# Extrait retenu
::::
Mads Mikkelsen en survivant du grand blanc

©The Jokers

Tourné en Islande dans des conditions réelles, voici un film de survie minimaliste avec un Mads Mikkelsen en grande forme.

"Arctic"

Note : 3/5

De Joe Penna.

Avec Mads Mikkelsen, Maria Thelma Smáradóttir,…

Chouette, un film de survie! Au fil des années, c’est devenu un genre en soi, tant il permet une grande identification avec le héros, trimbale le spectateur dans des paysages grandioses, et le plonge dans un ailleurs absolu: celui de la lutte contre les éléments – et contre la folie qui rode. On pense à Leonardo DiCaprio dans "The Revenant", pour une quête en forme de vengeance; à James Franco dans "127 heures", survie immobile où l’homme devra se résoudre à l’automutilation; ou à Matt Damon dans "Seul sur Mars", avec comme seul espoir quelques salades dans un sol particulièrement aride.
::::
# Entrées répertoriées

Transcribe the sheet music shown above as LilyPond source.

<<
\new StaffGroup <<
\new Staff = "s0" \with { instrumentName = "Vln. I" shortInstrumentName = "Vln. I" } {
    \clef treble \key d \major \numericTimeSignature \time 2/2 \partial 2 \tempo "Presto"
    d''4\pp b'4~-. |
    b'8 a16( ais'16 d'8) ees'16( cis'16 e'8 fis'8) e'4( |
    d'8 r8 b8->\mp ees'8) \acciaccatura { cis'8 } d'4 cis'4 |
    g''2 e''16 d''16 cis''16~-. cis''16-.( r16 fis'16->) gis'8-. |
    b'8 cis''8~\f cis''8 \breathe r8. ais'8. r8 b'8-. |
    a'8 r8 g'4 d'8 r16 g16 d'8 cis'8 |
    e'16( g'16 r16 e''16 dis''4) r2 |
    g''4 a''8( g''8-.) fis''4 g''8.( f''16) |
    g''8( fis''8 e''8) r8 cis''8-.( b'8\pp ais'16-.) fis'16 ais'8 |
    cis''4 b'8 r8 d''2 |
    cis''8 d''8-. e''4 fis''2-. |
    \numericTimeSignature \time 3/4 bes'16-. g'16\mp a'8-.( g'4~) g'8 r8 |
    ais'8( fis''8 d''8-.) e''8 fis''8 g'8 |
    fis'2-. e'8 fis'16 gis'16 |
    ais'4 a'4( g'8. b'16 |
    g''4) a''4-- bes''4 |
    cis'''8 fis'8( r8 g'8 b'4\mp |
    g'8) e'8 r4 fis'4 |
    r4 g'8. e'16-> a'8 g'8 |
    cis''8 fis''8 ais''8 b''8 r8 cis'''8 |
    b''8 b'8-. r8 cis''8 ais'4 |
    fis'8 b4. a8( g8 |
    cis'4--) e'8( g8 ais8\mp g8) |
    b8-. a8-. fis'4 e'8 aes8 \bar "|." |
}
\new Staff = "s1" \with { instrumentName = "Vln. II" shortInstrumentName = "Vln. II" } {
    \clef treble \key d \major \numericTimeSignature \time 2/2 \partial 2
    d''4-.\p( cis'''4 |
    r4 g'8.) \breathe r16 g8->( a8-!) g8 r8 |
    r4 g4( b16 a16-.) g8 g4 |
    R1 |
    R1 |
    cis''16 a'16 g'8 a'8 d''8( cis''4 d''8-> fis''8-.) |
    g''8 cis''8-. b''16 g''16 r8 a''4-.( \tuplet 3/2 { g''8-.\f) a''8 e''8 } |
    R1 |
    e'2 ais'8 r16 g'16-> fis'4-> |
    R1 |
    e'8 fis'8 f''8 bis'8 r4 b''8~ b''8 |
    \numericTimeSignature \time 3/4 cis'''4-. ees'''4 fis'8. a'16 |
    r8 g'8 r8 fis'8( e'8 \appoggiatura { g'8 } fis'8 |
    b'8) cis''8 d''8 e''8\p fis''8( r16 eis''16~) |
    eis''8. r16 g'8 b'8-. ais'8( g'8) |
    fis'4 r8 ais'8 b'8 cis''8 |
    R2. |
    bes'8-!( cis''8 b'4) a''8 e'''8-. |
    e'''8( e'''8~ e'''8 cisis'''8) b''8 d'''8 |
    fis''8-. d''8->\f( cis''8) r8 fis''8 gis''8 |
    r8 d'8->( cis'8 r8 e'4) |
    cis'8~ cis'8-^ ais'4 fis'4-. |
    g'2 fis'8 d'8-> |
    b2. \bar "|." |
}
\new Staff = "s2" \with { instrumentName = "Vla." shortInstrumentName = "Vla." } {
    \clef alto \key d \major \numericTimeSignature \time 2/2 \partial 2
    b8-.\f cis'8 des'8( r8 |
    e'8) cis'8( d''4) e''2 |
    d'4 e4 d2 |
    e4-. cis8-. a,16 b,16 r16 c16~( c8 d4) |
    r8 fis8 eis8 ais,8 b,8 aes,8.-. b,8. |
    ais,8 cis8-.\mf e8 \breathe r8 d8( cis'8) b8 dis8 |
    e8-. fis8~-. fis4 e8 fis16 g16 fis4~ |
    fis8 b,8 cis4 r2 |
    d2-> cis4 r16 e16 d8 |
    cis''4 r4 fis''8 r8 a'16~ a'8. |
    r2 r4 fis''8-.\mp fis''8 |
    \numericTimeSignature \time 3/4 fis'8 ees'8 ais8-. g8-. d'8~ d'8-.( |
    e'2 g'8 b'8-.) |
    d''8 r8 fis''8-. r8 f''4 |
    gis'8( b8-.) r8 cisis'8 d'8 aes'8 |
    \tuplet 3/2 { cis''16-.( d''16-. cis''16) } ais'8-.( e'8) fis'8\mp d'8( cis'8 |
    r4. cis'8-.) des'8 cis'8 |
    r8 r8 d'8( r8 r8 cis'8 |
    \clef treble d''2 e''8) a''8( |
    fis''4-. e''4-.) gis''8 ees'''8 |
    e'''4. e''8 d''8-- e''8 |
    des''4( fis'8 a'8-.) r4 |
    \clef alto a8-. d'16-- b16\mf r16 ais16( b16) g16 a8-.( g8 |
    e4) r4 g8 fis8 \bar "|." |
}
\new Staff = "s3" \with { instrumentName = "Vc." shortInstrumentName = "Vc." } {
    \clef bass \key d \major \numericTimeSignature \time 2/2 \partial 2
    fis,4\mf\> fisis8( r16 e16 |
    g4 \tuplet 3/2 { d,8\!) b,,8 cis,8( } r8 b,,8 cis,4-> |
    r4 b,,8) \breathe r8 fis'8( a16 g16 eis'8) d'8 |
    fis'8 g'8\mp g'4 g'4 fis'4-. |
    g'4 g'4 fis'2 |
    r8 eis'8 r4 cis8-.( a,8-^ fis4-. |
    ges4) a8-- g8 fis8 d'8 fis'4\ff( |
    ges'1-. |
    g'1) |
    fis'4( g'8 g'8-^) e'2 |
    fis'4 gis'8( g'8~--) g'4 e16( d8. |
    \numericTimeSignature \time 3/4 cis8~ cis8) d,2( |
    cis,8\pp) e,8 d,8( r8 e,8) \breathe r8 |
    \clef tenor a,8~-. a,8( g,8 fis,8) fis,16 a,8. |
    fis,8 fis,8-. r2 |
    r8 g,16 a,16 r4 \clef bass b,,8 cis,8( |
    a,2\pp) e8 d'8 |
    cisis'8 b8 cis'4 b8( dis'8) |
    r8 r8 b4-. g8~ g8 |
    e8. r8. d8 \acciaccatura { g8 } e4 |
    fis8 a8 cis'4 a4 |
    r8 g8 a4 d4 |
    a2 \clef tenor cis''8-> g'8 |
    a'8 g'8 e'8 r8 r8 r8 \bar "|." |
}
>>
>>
::::
# Activités
1. Recopiez à l'identique le passage de l'extrait retenu situé entre « Tourné en Islande » et « De Joe Penna. », ces deux bornes comprises.
2. D'après l'extrait retenu, dans quel pays le film « Arctic » a-t-il été tourné ?

# Corrigés
1.
Tourné en Islande dans des conditions réelles, voici un film de survie minimaliste avec un Mads Mikkelsen en grande forme.

"Arctic"

Note : 3/5

De Joe Penna.

2. En Islande.